Dans son abécédaire, Deleuze a eu le génie de nous rappeler l'autre acception de la préposition "pour", le plus souvent inusité, à savoir : " à la place de". Ainsi avez-vous talentueusement écrit pour une brebis, ça risque de déplaire à certains bourreaux,tant pis!





Réponse N°12 35358

Merci pour le compliment
Par AMMARI Najlae(CS)le 2015-04-01 19:05:56



Au fond de chacun de nous il y a une brebis* égarée! mais jugée dangereuse elle est fauchée à la fleur de l'âge par le troupeau (la foule)

*un mouton égaré pour les hommes :))





Réponse N°13 35359

Original !
Par Samira Yassine(CS)le 2015-04-01 21:23:36

Je ne saurai te dire , ma chère Najlae combien j'ai adoré. C'est un écrit digne des grands écrivains . D'ailleurs, je t'avais félicitée , au début pour le choix de ce texte que tu venais de publier.

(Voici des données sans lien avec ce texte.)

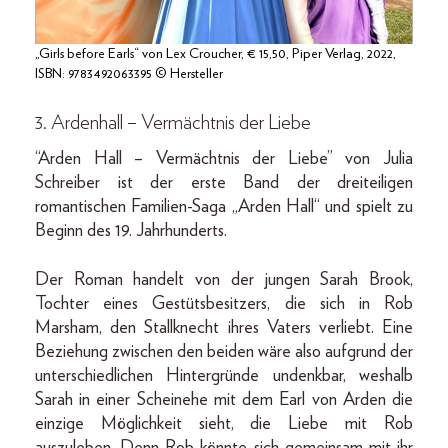
„Girls before Earls“ von Lex Croucher, € 15,50, Piper Verlag, 2022,
ISBN: 9783492063395 © Hersteller
3. Ardenhall – Vermächtnis der Liebe
“Arden Hall – Vermächtnis der Liebe” von Julia
Schreiber ist der erste Band der dreiteiligen
romantischen Familien-Saga „Arden Hall“ und spielt zu
Beginn des 19. Jahrhunderts.
Der Roman handelt von der jungen Sarah Brook,
Tochter eines Gestütsbesitzers, die sich in Rob
Marsham, den Stallknecht ihres Vaters verliebt. Eine
Beziehung zwischen den beiden wäre also aufgrund der
unterschiedlichen Hintergründe undenkbar, weshalb
Sarah in einer Scheinehe mit dem Earl von Arden die
einzige Möglichkeit sieht, die Liebe mit Rob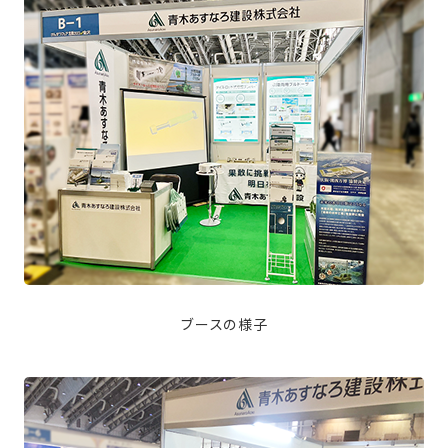
ブースの様子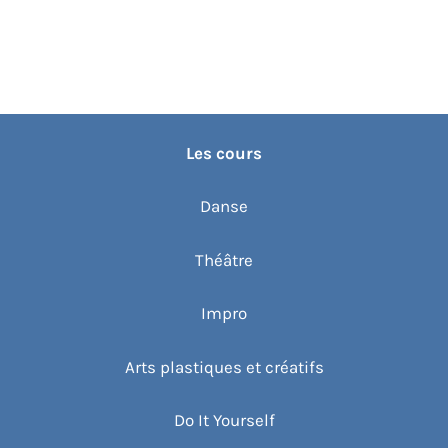
Les cours
Danse
Théâtre
Impro
Arts plastiques et créatifs
Do It Yourself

Mais , ne le trouvant nulle part, j'ai conclu que tu en étais l'auteur!

Moi, j'ai adoré et j'ai été profondément touchée par les malheurs de cette pauvre brebis égarée. J'ai même culpabilisé à un certain moment.

Je ne sais pas pourquoi en lisant ton récit , j'ai pensé à Martin le malheureux esclave de l'oeuvre de Voltaire, surtout quand il parlait de sa mère qui lui conseillait de respecter " nos maitres les blancs.

Par ailleurs , sois sûre , ma chère Najlae que nous serons nombreux à penser à toi lorsque nous sacrifierons quelque mouton égaré :)

Merci pour le partage, ma chère jeune collègue.




Réponse N°14 35363

Merci
Par AMMARI Najlae(CS)le 2015-04-02 18:30:24



Ton point de vue m'intéresse beaucoup ma chère Samira. on dirait que je t'ai soudoyée pour que tu m'arroses de tant d'amour et d'admiration :)

les brebis ont également des droits, j'espère que nos "papes" ne vont pas croire que je suis contre la fête du mouton :)

Quant à moi, l'image que je n'oublie jamais c'est celle d'un mouton"mal égorgé" qui a échappé à nos voisins , le pauvre luttait contre la mort jusqu'à la dernière minute... Tous les enfants de notre quartier l'ont suivi comme s'il était un fou.